▸ Passage given

━━━━━━━━━━

There is no double-talking or meandering about it: the graphics in this turd completely castrate this game. Absolutely no advantage is taken of the Sega CD's ability to scale sprites; thus, the AfterBurner III still works on a system of displaying differently sized sprites in such an order so as to feign scaling. Here, though, this is done so epileptically that it comes off like a homebrew parody. There is little cohesion at all present to provide the sensation of forward motion; the game looks like a collection of sprites popping around in obtuse fashion.
These popping sprites are littered about a two-toned background simulating the ground. So poor is this ''effect'' at representing acceleration that it can just as easily display reverse motion if you choose to see it that way. The objects and enemies do not appear to have any interaction with this ''ground'' other than to be plastered upon it in haphazard manners.
So poor are these graphics that they severely hamper your ability to perform the game's singular, simplistic task: shooting. To the player's eyes, objects in the ''distance'' are indecipherable blobs, just as easily harmless trees as they are harmful enemy fighters. Obtaining a missile lock is difficult until they're close enough to overpower you with their own missile barrages, and destroying anything with your machine gun is a truly fruitless effort after the third level.

━━━━━━━━━━

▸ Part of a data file
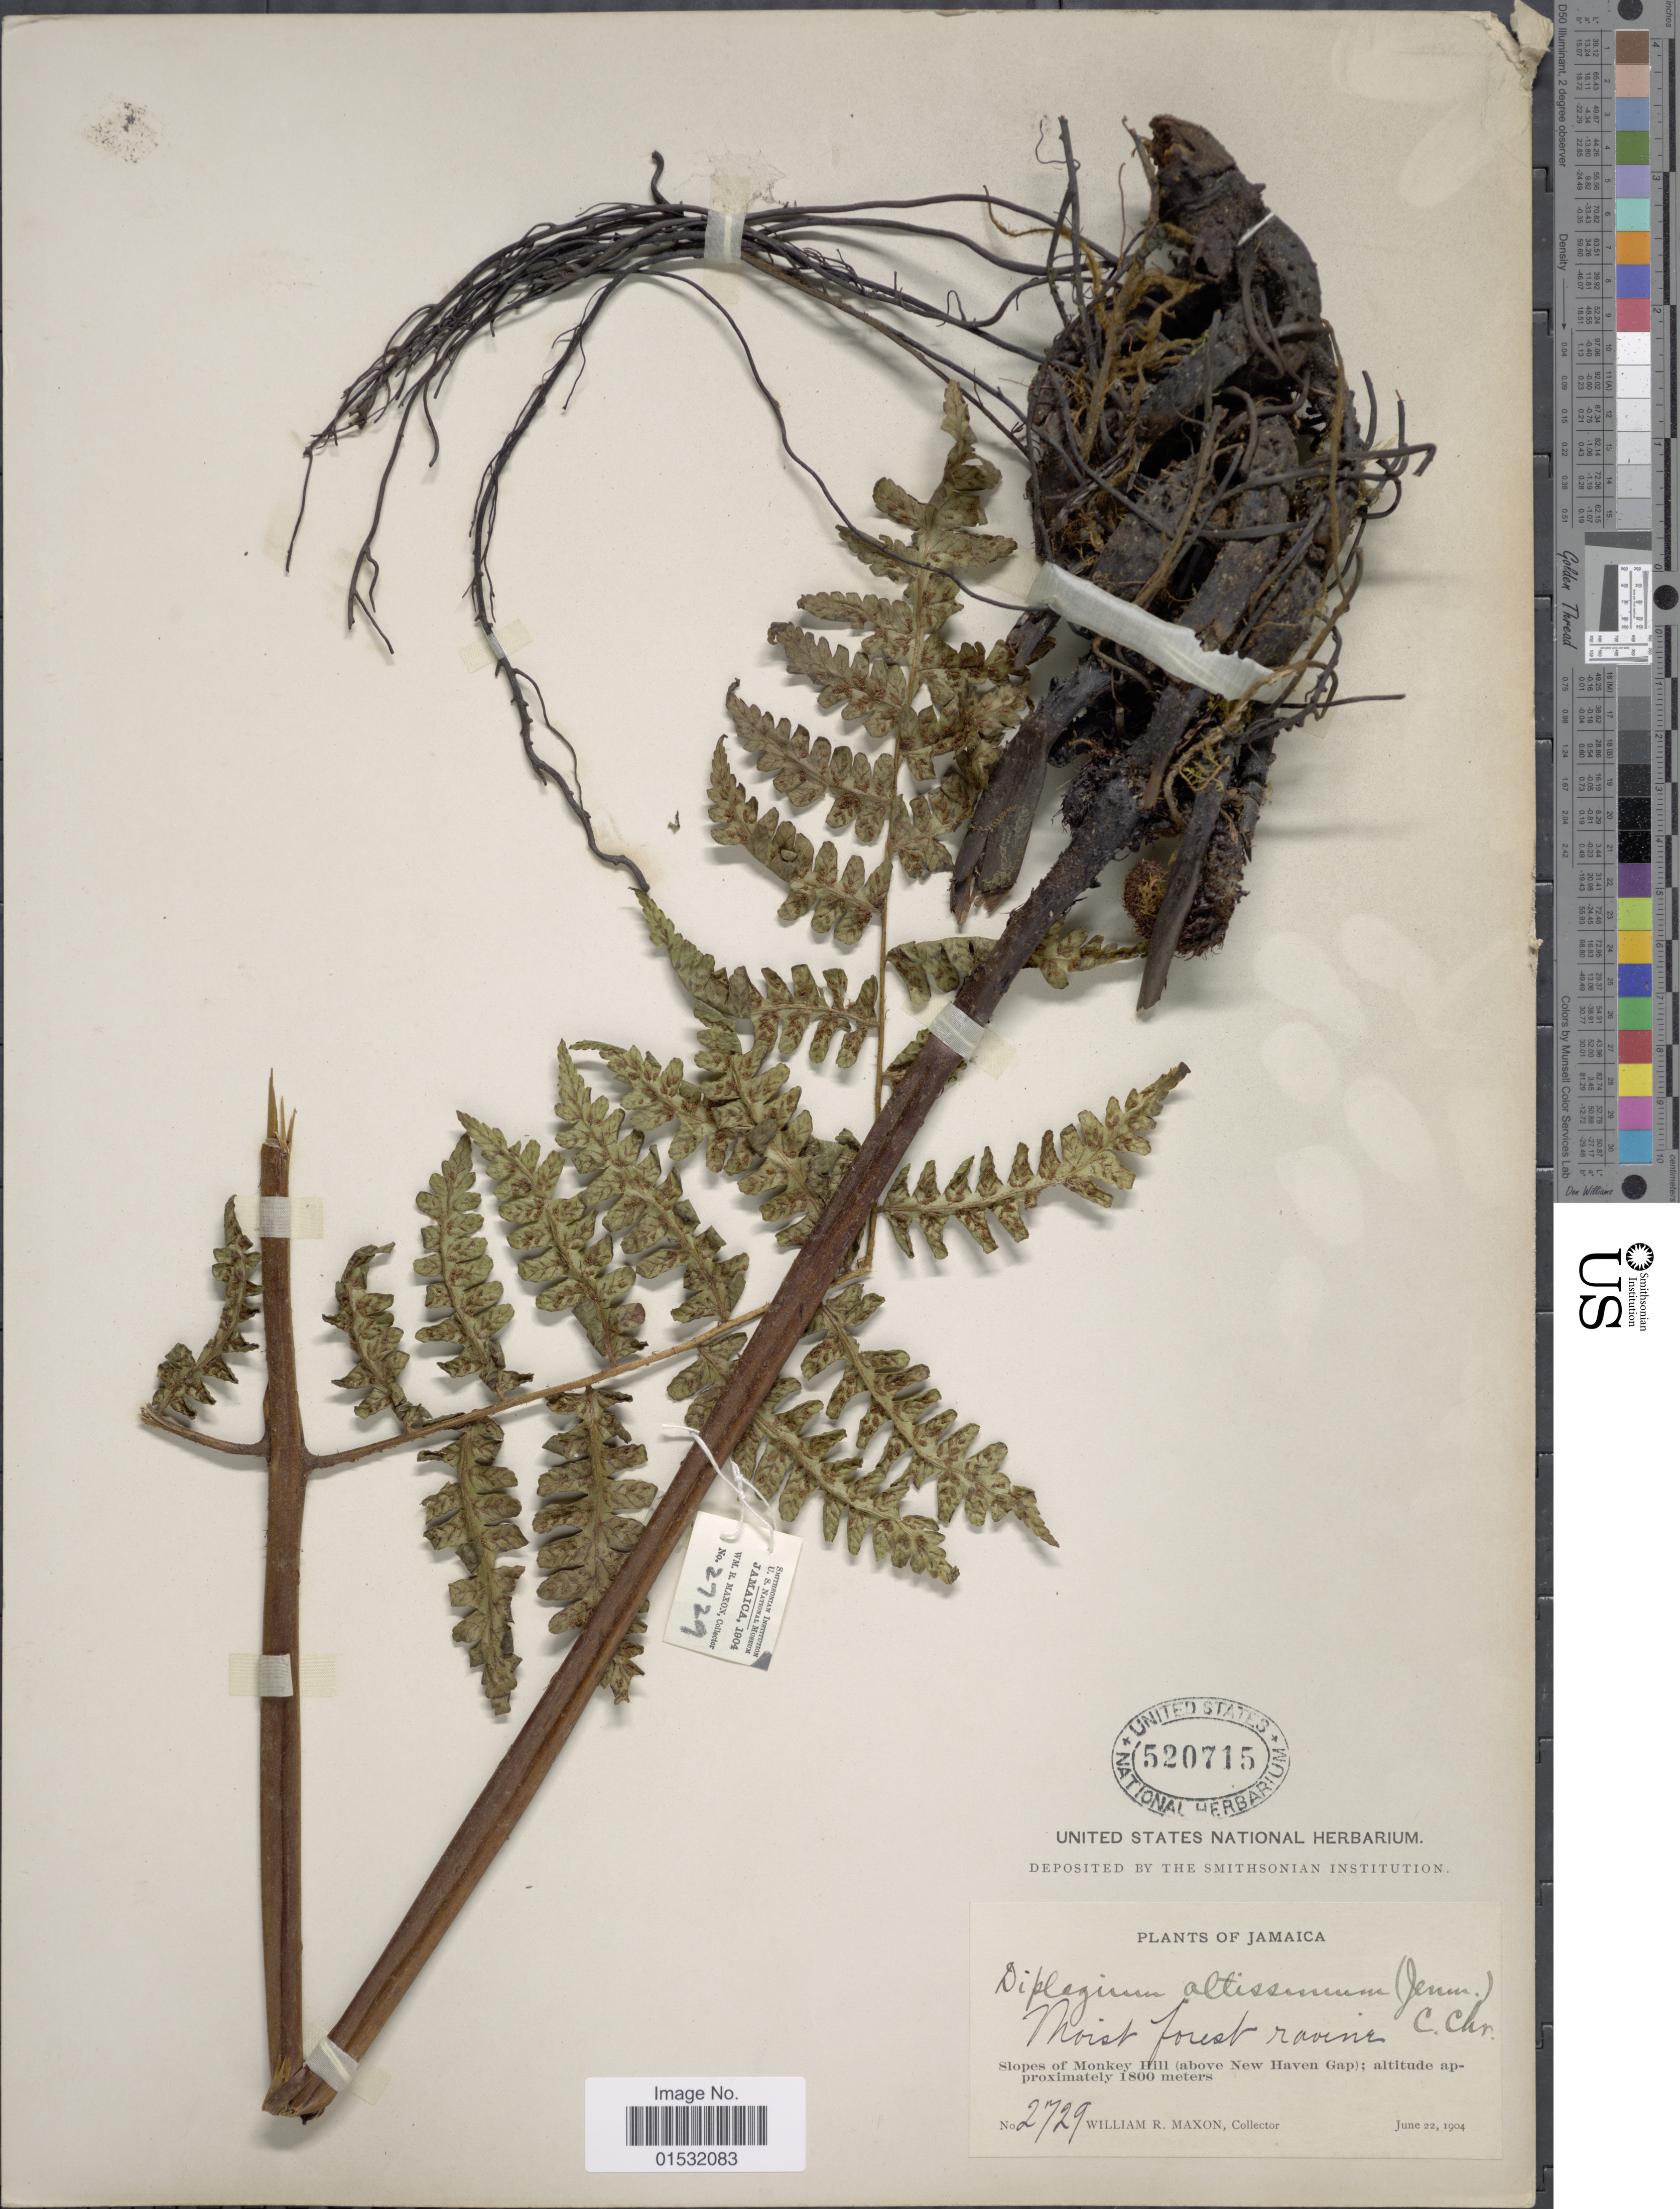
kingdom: Plantae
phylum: Tracheophyta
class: Polypodiopsida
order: Polypodiales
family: Athyriaceae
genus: Diplazium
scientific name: Diplazium altissimum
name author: (Jenman) C. Chr.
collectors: W. R. Maxon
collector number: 2729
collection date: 1904-06-22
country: Jamaica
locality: Slopes of Monkey Hill (above New Haven Gap)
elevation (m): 1800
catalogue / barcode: US 520715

━━━━━━━━━━

▸ Required tasks
[A] Quote the stretch of the AfterBurner III review from "There is no" through "in obtuse fashion.".
[B] Print the stretch of rows from the row containing "genus: Diplazium" through the last row, word for word.

▸ Results for each task
[A]
There is no double-talking or meandering about it: the graphics in this turd completely castrate this game. Absolutely no advantage is taken of the Sega CD's ability to scale sprites; thus, the AfterBurner III still works on a system of displaying differently sized sprites in such an order so as to feign scaling. Here, though, this is done so epileptically that it comes off like a homebrew parody. There is little cohesion at all present to provide the sensation of forward motion; the game looks like a collection of sprites popping around in obtuse fashion.

[B]
genus: Diplazium
scientific name: Diplazium altissimum
name author: (Jenman) C. Chr.
collectors: W. R. Maxon
collector number: 2729
collection date: 1904-06-22
country: Jamaica
locality: Slopes of Monkey Hill (above New Haven Gap)
elevation (m): 1800
catalogue / barcode: US 520715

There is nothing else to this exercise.